======== 本文

大人のアスペルガー障害の治療について、雑感
大人のアスペルガー障害の治療について、雑感
大人になってからアスペルガー障害、や、PDDNOS(特定不能型)の方が、学生の時は指摘されなかったが、仕事するようになり、同僚や上司からコミュニケーションの苦手さ、困難さを指摘され病院を受診するケースが結構あります。
その場合、職場の方が一緒に来院される、というケースが多かったです。確かに客観的に状況を説明できる方がいた方が、情報が増え、診断材料として使えるので助かりますが、昔はあまりこういうことはなかったなと思います。
同じくらいの対人相互性の障害、コミュニケーション障害だとしても、どのような職場環境で、どのような同僚と働いているのかによって、支障がでるかどうかが変わってくる、非常に変数の多い状況です。
だから大人の場合、症状の程度というよりは、環境因子、つまり運ですよね、それに左右されることが多い。
もちろん仕事の向き不向きはあると思いますが、それは疾患特性、というよりかは、誰にでもおきうることの範疇にはいっているような気がします。
なので、大人の方の場合は、たとえASDの診断がついたとしても、その診断にフォーカスして、どうやって治療していきましょうか、という感じで少ないです。自分の特性や特徴は共有するとしても、そのうえで現在の仕事をどうとらえているか、人生における優先順位は、など、自分らしく生きていくってあなたによってどういう意味を持ちますか、という展開にしてしまいます。

================

## 課題 A:
本文の「その場合、職場の方が一緒に来」から「変わってくる、非常に変数の多い状況です。」までを、一字も変えずに書き写すこと。
## 課題 B:
本文によると、仕事上の困難を指摘されて大人が病院を受診する場合、誰が一緒に来院するケースが多かったか。
記録は本文の内容とは関係がない。

======== 保存記録

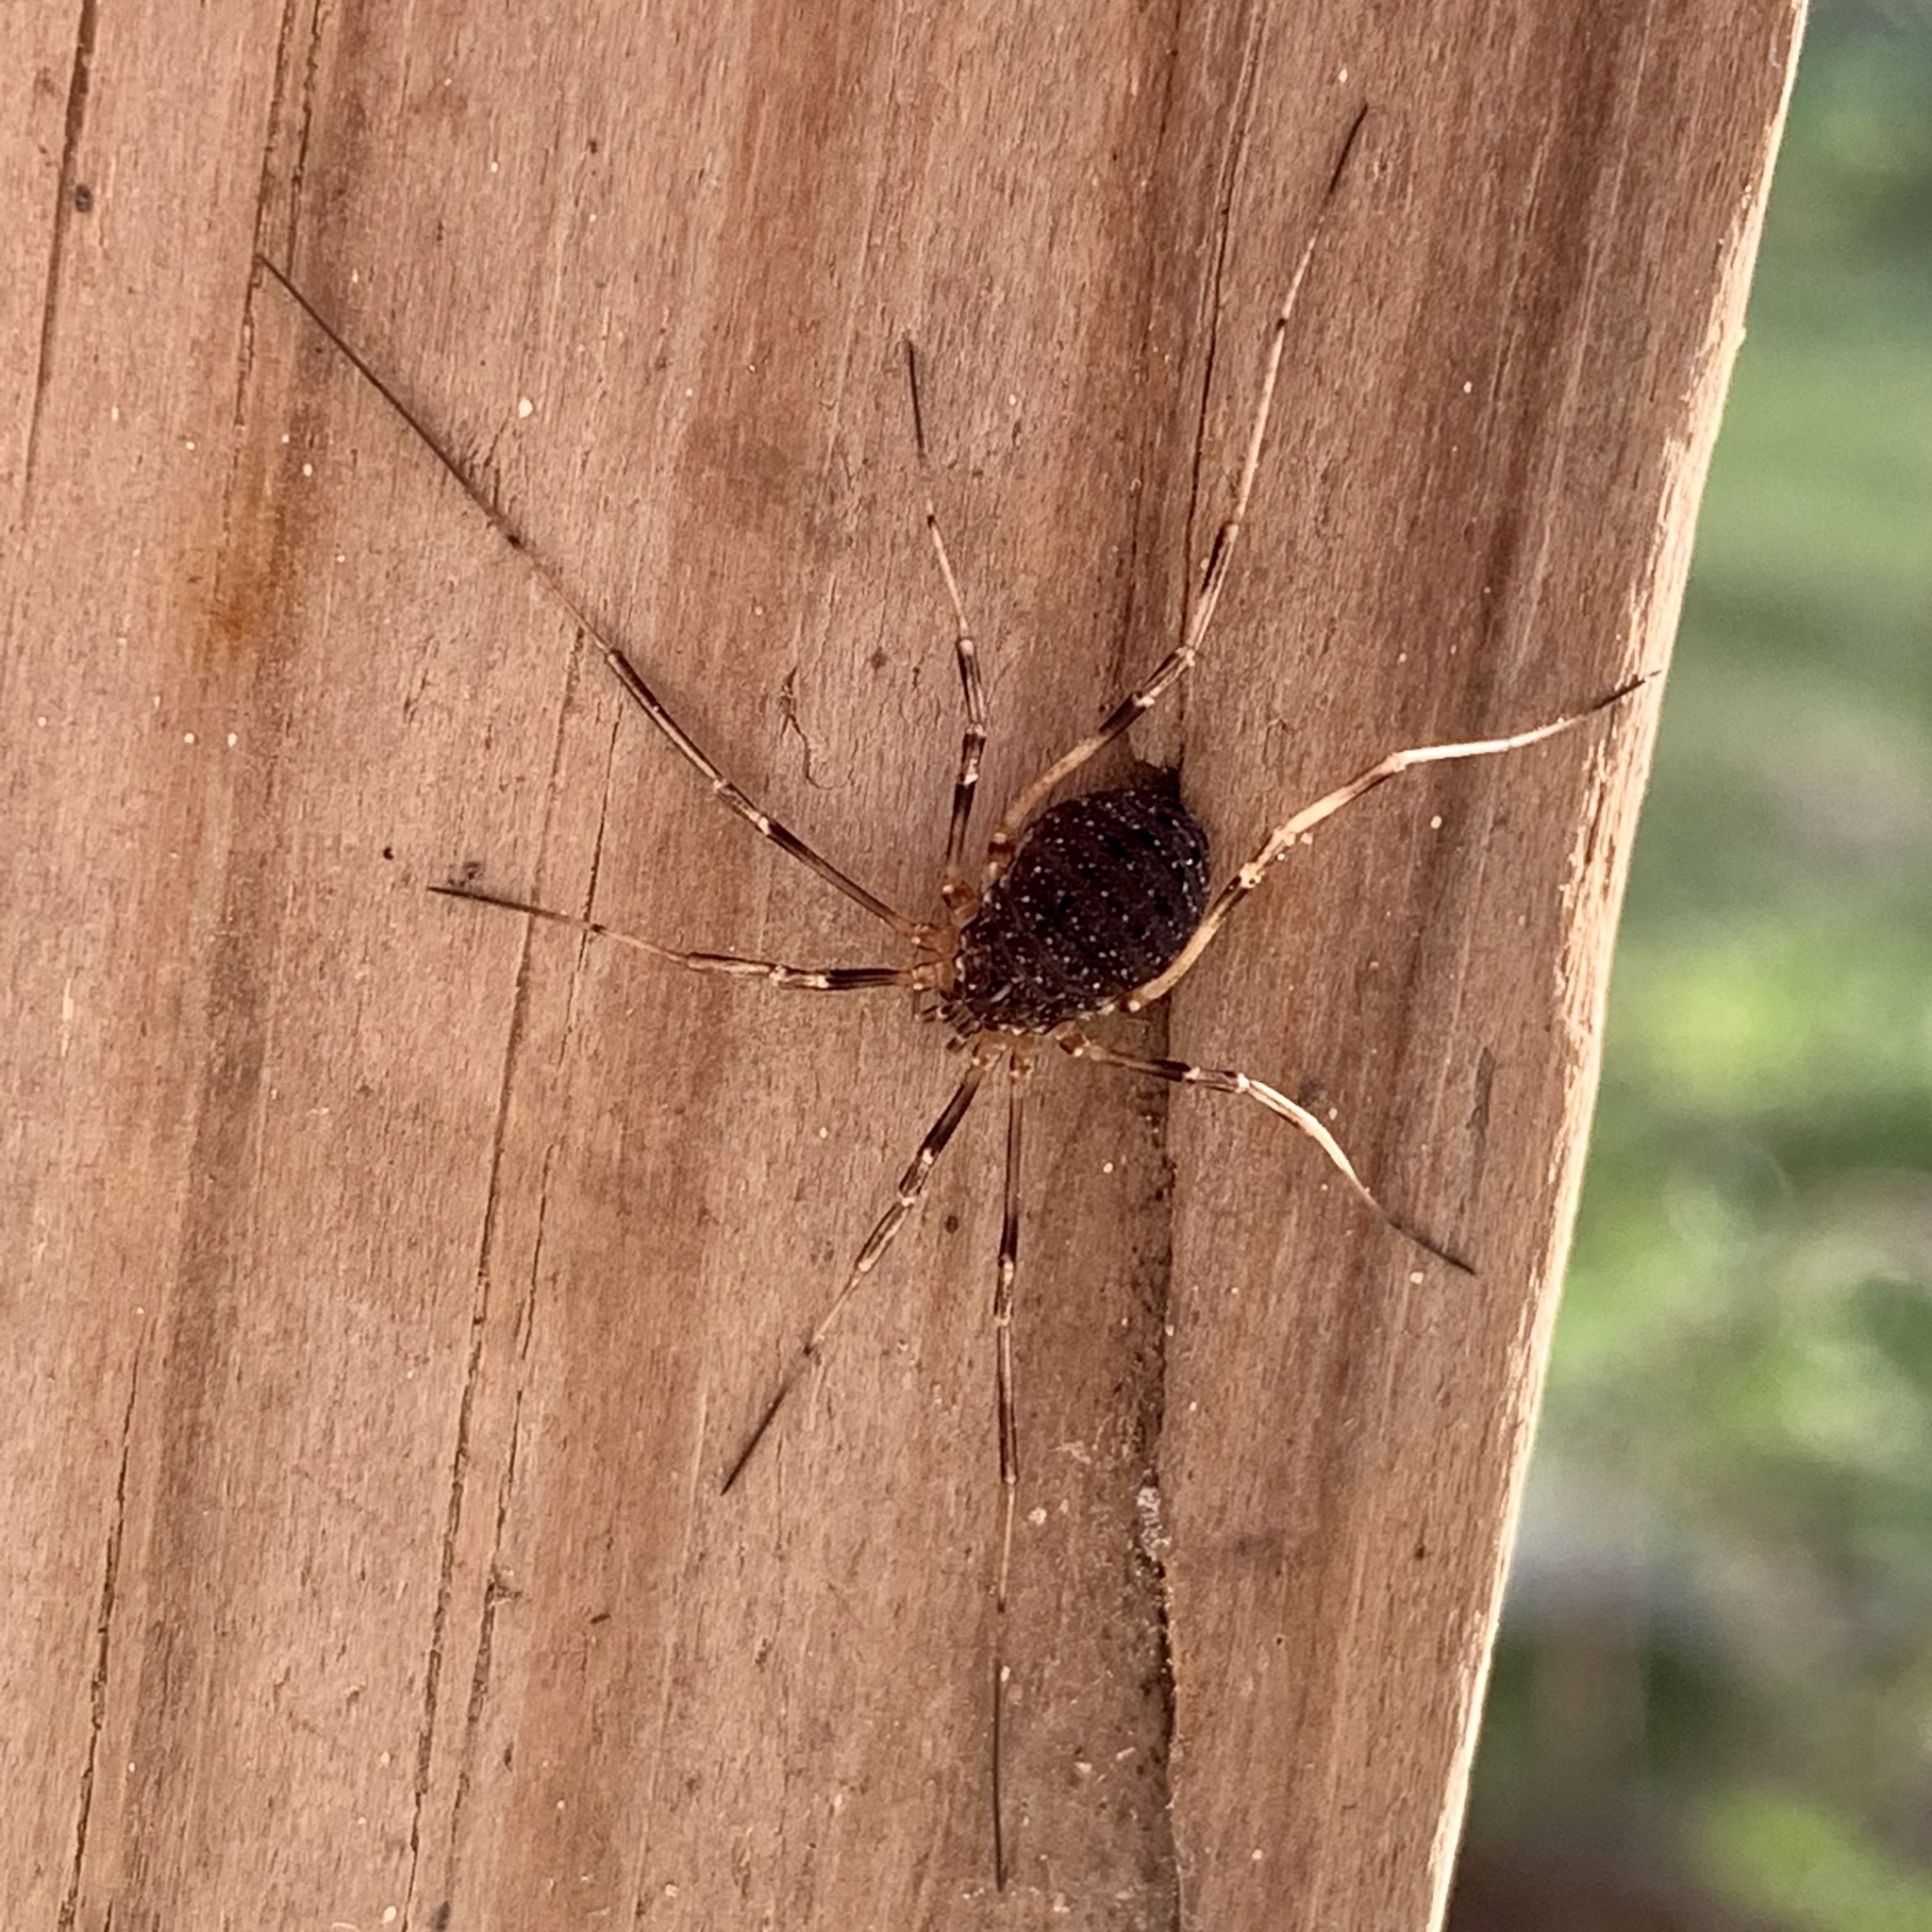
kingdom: Animalia
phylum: Arthropoda
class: Arachnida
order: Opiliones
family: Sclerosomatidae
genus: Eumesosoma
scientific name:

================

## 解答 A:
その場合、職場の方が一緒に来院される、というケースが多かったです。確かに客観的に状況を説明できる方がいた方が、情報が増え、診断材料として使えるので助かりますが、昔はあまりこういうことはなかったなと思います。
同じくらいの対人相互性の障害、コミュニケーション障害だとしても、どのような職場環境で、どのような同僚と働いているのかによって、支障がでるかどうかが変わってくる、非常に変数の多い状況です。

## 解答 B:
職場の方が一緒に来院されるケースが多かった。